Directions:
Write out everything from the start of the records down to the line that contains "1962 / AD Charlottenburg", including both the first and last lines, keeping every character unchanged.

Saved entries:
* * * * *

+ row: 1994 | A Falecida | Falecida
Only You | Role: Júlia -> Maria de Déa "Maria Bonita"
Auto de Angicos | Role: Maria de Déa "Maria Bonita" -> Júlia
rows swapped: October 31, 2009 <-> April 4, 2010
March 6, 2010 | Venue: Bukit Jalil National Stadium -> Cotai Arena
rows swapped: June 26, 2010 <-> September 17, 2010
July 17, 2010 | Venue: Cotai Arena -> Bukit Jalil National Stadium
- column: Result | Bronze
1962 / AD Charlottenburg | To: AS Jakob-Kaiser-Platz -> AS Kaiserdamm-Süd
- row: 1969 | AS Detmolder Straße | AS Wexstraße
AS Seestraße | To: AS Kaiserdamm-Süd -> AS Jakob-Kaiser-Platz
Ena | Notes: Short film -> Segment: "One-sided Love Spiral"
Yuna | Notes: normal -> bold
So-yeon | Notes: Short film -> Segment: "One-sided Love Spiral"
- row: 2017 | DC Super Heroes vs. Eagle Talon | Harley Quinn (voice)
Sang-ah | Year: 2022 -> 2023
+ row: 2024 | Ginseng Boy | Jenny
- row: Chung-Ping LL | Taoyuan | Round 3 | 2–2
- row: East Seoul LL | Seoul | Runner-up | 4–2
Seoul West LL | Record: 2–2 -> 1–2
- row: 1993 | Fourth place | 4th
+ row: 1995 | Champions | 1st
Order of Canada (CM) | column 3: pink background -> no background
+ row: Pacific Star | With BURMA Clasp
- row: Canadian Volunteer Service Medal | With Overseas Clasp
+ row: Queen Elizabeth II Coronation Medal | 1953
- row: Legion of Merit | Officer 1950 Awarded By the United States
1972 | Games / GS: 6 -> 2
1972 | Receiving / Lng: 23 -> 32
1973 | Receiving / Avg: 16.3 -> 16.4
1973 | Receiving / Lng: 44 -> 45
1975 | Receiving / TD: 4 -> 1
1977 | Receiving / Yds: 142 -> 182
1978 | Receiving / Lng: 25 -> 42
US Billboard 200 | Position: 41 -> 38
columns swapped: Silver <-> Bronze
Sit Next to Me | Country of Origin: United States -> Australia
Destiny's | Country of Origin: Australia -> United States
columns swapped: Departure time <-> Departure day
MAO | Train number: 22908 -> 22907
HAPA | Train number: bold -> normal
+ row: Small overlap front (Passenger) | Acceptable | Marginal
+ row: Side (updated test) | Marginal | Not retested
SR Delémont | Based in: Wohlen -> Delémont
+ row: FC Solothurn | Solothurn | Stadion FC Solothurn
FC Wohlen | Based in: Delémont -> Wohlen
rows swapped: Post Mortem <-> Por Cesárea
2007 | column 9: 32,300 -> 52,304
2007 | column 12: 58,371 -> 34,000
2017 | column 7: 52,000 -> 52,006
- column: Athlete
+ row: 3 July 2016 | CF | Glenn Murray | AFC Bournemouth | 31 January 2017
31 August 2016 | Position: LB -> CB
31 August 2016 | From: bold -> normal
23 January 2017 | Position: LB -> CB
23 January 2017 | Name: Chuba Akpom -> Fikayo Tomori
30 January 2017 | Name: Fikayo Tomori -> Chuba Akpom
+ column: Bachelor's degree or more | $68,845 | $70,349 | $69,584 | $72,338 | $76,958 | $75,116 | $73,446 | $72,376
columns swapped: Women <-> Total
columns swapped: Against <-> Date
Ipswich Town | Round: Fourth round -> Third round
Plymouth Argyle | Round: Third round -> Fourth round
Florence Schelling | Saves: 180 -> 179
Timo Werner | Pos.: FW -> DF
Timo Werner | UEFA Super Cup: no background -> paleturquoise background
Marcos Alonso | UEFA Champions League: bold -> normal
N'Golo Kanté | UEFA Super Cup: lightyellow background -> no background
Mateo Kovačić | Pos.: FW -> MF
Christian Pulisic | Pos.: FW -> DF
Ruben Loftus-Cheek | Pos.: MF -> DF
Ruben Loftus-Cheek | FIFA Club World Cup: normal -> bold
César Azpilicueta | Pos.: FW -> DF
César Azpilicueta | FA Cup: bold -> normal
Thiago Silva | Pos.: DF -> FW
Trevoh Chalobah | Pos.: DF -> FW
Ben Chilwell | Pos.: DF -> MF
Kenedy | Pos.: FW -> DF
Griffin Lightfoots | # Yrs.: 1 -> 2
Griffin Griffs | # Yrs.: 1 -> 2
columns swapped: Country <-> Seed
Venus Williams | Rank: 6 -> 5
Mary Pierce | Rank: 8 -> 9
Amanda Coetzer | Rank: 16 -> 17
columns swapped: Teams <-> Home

* * * * *

The reply:
+ row: 1994 | A Falecida | Falecida
Only You | Role: Júlia -> Maria de Déa "Maria Bonita"
Auto de Angicos | Role: Maria de Déa "Maria Bonita" -> Júlia
rows swapped: October 31, 2009 <-> April 4, 2010
March 6, 2010 | Venue: Bukit Jalil National Stadium -> Cotai Arena
rows swapped: June 26, 2010 <-> September 17, 2010
July 17, 2010 | Venue: Cotai Arena -> Bukit Jalil National Stadium
- column: Result | Bronze
1962 / AD Charlottenburg | To: AS Jakob-Kaiser-Platz -> AS Kaiserdamm-Süd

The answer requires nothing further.